Another is that it is the fault of Human Sinfulness, and that the "evil" somehow owes its existence to our greed, etc.

Both seem to me to imply that something other than God is a creative force, which sounds like a contradiction to the idea of monotheism.

But maybe that's just me.

The Christians do face a dilemma here. They believe in a God that loves all humans, but they also appear to believe in a God whose love is conditional on the behaviour of the loved ones (correction, all the ones I get preached at by seem to). I guess it is a reflection of the fact that Humans cannot love everyone, and often find it hard to keep on loving those they do when the "loved one(s)" do things that are disagreeable to the "lover". We project our selves onto God, and the result is not pretty (which is the true meaning of the quote about "making God in our own image", I believe).

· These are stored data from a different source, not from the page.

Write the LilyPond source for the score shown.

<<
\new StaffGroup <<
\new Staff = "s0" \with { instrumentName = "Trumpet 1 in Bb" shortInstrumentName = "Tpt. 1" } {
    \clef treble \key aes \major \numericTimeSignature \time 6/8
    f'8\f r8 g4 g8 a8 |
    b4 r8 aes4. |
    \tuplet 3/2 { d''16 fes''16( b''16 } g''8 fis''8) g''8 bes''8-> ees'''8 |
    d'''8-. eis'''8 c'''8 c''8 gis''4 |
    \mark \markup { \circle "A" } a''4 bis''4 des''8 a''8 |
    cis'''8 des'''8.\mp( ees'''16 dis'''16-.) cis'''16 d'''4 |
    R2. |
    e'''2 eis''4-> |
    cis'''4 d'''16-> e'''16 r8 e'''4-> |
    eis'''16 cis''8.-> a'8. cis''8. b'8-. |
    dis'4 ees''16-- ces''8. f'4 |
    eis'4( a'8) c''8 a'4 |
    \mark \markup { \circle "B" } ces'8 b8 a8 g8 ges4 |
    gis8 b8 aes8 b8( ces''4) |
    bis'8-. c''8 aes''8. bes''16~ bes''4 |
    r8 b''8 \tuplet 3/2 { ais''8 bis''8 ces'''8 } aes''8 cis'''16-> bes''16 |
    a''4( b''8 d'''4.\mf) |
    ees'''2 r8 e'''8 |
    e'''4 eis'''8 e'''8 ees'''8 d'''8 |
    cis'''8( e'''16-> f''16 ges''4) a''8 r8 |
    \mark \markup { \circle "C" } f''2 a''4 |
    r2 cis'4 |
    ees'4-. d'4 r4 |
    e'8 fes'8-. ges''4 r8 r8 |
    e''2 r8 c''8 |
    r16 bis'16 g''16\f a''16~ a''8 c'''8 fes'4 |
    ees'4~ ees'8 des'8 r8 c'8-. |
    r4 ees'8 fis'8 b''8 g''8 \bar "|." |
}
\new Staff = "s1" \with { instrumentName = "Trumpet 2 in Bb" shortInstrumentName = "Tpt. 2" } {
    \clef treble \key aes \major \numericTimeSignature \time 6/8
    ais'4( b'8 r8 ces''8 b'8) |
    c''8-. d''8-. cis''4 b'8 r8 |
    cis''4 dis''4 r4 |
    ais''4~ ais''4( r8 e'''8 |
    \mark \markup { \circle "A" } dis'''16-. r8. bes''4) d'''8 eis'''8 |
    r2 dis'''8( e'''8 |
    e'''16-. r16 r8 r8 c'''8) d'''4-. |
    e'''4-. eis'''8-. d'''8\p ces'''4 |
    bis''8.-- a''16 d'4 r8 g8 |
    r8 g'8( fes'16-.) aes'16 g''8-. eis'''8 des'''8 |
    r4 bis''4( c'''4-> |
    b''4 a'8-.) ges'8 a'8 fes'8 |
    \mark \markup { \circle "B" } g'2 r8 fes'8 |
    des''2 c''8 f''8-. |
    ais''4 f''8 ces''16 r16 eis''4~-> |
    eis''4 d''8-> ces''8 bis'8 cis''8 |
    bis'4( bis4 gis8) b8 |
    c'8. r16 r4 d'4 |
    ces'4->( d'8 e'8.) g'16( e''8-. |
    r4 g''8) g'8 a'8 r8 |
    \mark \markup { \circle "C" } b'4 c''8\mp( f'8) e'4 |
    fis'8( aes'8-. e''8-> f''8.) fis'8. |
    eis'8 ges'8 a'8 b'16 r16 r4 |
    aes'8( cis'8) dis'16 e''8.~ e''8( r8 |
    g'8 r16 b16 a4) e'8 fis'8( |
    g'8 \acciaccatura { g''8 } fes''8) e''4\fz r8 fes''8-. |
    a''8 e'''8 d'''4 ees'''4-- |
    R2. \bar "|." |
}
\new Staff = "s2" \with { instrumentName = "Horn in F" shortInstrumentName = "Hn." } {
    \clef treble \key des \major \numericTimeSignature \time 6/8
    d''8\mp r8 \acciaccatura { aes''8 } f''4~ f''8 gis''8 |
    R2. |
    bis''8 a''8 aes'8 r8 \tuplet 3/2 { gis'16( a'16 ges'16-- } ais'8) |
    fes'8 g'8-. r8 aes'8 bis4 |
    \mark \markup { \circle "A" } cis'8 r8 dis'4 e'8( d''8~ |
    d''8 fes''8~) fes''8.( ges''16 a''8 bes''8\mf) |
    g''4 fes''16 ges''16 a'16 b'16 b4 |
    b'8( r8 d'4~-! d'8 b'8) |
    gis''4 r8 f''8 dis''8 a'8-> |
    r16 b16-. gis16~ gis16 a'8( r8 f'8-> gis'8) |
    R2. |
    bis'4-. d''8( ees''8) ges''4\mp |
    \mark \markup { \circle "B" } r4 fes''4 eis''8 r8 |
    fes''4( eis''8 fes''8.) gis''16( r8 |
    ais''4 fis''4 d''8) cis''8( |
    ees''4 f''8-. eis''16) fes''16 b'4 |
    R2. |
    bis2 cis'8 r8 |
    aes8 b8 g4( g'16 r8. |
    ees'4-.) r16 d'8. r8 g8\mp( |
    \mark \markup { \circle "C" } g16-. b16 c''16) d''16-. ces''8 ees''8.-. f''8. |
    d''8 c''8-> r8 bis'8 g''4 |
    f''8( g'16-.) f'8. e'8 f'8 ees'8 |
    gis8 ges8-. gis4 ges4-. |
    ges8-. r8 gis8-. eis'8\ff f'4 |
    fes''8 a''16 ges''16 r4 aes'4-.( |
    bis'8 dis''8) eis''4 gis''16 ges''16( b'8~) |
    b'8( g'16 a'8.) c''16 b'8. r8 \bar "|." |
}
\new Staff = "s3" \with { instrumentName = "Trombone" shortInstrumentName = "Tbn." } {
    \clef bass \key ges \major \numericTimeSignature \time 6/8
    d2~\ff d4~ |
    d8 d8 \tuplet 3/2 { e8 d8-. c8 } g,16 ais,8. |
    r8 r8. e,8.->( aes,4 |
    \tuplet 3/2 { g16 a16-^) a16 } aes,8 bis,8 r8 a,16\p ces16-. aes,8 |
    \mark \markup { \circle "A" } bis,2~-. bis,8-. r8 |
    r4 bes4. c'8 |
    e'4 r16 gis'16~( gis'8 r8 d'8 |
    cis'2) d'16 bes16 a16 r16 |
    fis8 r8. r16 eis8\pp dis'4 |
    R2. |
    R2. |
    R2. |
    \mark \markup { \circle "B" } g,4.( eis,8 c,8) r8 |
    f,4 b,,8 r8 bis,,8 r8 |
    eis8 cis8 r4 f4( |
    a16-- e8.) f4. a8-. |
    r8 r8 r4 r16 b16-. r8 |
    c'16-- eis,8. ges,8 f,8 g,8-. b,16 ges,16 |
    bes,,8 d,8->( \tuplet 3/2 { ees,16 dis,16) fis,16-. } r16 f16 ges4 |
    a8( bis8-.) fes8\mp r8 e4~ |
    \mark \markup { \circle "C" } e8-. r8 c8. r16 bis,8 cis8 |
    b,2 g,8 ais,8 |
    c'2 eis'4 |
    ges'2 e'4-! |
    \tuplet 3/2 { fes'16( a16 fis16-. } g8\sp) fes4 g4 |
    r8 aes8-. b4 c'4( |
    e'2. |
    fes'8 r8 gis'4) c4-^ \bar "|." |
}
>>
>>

You have talked about the idea of a truly All-loving God being beyond our imagination, and you may well be right. Certainly, religious teachers in many traditions, and not just Christian ones, seem to assume that the deity/deities they worship have limited capacity to love humans.

Can Christianity, or any other tradition for that matter, transcend this human flaw? I'd love to believe so. But I fear it may be a pious hope.

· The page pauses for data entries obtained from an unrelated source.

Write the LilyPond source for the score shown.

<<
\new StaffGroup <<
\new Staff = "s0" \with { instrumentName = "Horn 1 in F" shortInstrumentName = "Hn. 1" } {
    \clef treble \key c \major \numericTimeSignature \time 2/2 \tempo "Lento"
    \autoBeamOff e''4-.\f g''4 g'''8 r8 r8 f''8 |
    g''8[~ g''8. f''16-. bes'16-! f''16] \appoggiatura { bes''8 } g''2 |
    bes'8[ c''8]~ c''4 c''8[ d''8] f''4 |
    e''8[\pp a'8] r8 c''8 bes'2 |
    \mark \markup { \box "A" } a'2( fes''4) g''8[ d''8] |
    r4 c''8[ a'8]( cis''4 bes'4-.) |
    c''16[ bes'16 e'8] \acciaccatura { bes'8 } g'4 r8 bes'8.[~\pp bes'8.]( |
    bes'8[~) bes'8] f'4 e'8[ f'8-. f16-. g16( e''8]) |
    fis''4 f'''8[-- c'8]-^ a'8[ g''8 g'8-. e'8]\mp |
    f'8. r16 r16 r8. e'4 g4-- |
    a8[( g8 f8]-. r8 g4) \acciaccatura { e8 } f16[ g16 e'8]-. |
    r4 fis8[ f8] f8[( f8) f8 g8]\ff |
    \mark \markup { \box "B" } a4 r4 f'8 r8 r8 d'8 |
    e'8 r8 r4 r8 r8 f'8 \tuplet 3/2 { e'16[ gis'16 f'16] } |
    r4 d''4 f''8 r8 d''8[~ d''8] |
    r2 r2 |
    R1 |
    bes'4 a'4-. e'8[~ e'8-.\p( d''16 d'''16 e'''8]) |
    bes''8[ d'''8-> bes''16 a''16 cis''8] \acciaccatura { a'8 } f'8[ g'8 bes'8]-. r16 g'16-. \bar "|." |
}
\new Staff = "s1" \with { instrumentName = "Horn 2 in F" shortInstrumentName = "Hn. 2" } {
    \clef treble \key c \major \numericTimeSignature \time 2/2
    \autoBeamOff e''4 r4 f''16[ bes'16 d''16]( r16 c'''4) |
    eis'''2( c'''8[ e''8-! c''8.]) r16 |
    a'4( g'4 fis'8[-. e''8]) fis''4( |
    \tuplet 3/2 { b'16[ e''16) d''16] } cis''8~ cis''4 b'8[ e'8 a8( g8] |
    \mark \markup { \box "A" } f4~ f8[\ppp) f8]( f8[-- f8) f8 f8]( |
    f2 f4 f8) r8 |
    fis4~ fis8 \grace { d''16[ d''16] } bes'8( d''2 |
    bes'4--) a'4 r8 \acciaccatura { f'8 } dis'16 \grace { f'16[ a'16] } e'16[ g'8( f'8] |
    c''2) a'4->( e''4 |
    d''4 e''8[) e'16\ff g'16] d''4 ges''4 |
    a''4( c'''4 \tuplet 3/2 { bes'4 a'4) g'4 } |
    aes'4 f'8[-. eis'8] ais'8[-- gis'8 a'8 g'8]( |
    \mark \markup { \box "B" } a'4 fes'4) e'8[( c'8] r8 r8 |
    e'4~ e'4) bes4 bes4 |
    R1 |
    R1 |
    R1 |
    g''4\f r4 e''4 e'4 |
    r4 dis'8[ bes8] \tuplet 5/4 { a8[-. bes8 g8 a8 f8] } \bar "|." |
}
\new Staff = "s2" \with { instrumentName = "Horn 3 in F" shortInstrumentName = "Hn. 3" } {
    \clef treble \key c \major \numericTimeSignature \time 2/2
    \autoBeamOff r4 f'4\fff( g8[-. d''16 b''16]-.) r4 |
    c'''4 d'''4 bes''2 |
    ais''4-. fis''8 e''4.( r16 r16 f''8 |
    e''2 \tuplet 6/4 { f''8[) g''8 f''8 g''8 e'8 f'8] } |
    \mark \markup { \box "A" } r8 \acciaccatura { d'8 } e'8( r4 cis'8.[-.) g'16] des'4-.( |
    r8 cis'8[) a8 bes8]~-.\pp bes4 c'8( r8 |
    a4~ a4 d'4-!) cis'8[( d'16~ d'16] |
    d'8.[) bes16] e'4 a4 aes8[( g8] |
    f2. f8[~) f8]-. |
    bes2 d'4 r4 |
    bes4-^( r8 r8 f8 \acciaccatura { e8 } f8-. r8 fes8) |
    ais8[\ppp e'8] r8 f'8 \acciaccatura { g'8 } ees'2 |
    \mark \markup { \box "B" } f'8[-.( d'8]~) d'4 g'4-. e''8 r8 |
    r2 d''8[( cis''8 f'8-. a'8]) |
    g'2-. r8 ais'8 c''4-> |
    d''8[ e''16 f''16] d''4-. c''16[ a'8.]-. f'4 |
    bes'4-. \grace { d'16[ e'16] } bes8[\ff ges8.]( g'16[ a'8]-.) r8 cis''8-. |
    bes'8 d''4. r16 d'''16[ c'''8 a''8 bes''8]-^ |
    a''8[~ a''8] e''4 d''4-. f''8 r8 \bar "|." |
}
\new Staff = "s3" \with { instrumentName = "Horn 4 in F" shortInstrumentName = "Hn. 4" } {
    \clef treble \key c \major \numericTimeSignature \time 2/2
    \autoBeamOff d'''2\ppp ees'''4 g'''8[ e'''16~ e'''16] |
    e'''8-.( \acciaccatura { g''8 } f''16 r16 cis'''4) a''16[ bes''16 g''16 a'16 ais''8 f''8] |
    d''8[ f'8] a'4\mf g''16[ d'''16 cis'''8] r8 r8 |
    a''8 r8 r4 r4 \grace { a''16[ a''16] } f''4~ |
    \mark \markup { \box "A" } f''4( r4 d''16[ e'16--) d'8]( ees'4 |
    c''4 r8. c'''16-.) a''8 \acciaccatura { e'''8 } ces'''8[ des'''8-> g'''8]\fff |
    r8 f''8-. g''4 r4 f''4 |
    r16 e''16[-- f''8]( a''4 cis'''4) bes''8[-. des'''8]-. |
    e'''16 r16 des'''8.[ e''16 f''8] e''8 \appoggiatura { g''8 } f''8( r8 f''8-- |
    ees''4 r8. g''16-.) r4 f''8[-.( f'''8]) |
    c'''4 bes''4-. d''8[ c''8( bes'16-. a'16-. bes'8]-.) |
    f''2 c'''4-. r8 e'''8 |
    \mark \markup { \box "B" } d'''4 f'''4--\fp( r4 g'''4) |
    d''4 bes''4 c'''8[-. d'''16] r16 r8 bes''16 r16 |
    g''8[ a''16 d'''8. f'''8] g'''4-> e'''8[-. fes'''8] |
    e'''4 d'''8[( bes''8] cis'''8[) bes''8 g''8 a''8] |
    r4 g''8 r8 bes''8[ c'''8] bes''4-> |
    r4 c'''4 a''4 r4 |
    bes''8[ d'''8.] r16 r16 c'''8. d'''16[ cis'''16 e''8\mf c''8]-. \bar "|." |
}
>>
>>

Note that, though most of what I have written refers to Christianity, that is because (a) I know more about that faith than any other and (b) I assume (rightly or wrongly) that others reading this also familiar with that tradition. I'm sure the same issies apply to other religions in some form.

Personally, I seek a dialogue with someone who can actually show me a "eureka" argument that proves the existence or non-existence of a deity. Not necessarily the specific one(s) they worship, but a godhead of some sort.

None seems to be forthcoming so far, and what I have heard combined with my own observations and logic is, though strongly suggestive of a specific answer (no), has not been able to give me a totally convincing one.

I suspect that I will never find that argument this side of the grave.

EDITED to make the point I was trying to make clearer.